Il comparatore pubblico è il “Portale offerte”, attivo dal 1° luglio 2018, che contiene tutte le proposte sul mercato di vendita al dettaglio elettrico e gas naturale. Su questo sito, è possibile confrontare e scegliere, senza costi, le offerte di elettricità e gas. La piattaforma, realizzata e gestita dall’Acquirente Unico, sulla base di quanto disposto dall’Arera in attuazione della legge 124/2017, che ha previsto la fine dei servizi di tutela, mette a disposizione un motore di ricerca di semplice utilizzo e offre una serie di informazioni utili sui mercati dell’energia e sulle novità di legge previste. Per poter effettuare il confronto, sono richieste alcune informazioni reperibili in bolletta: dal consumo annuo di gas e/o energia elettrica al codice di avviamento postale (non tutte le offerte sono disponibili in tutte le zone del paese), fino al consumo per fasce orarie (nel caso dell’elettricità).

L’adesione a un gruppo d’acquisto

Per tagliare l’esborso in bolletta, c’è anche un’altra strada da intraprendere: l’adesione a un gruppo d’acquisto che s’impegna ad assicurare informazioni e assistenza agli aderenti secondo le linee guida dell’Autorità.
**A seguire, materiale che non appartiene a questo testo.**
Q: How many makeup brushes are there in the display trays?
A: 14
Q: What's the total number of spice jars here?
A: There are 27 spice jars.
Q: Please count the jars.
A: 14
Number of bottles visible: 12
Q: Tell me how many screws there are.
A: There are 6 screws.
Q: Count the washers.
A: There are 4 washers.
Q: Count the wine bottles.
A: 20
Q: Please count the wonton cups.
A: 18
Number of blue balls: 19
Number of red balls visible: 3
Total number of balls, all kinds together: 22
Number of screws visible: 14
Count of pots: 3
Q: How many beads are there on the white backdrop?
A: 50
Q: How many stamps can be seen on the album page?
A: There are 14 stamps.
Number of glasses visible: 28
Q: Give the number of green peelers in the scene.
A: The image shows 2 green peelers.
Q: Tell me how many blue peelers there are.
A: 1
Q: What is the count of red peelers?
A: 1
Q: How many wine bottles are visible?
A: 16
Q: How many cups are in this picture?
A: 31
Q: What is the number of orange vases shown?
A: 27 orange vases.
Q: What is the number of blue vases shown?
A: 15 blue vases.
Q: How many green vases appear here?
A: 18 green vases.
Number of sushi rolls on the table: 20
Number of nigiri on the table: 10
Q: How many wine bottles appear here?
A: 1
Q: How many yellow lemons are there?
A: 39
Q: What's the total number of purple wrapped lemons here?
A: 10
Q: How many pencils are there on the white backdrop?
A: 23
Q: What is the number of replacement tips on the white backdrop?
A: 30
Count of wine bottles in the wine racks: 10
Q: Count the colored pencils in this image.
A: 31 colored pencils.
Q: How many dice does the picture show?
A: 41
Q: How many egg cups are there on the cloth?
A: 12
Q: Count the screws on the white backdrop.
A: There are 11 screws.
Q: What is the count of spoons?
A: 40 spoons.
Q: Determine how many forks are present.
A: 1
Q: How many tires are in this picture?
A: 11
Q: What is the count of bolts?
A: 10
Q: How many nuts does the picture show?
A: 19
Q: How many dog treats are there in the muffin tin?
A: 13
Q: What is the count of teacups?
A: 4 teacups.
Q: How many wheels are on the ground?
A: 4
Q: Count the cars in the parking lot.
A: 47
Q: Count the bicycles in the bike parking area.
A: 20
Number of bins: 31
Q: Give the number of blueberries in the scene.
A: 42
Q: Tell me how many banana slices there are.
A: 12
Tali gruppi nascono con l’obiettivo di selezionare uno o più venditori per la fornitura di energia elettrica e/o gas naturale ai clienti finali riuniti nel gruppo. Sono promossi da un “organizzatore” attraverso campagne che possono essere periodiche o permanenti, durante le quali singoli clienti finali possono aderire al gruppo. E, dopo aver selezionato le offerte commerciali più vantaggiose, il gruppo d’acquisto le propone ai propri membri che possono stipulare il proprio contratto di fornitura con il venditore alle condizioni stabilite. L’Arera ha stabilito delle regole che i gruppi di acquisto devono adottare per un periodo iniziale di almeno due anni . Gli aderenti sono accreditati e compaiono in un elenco apposito consultabile sul sito dell’Authority.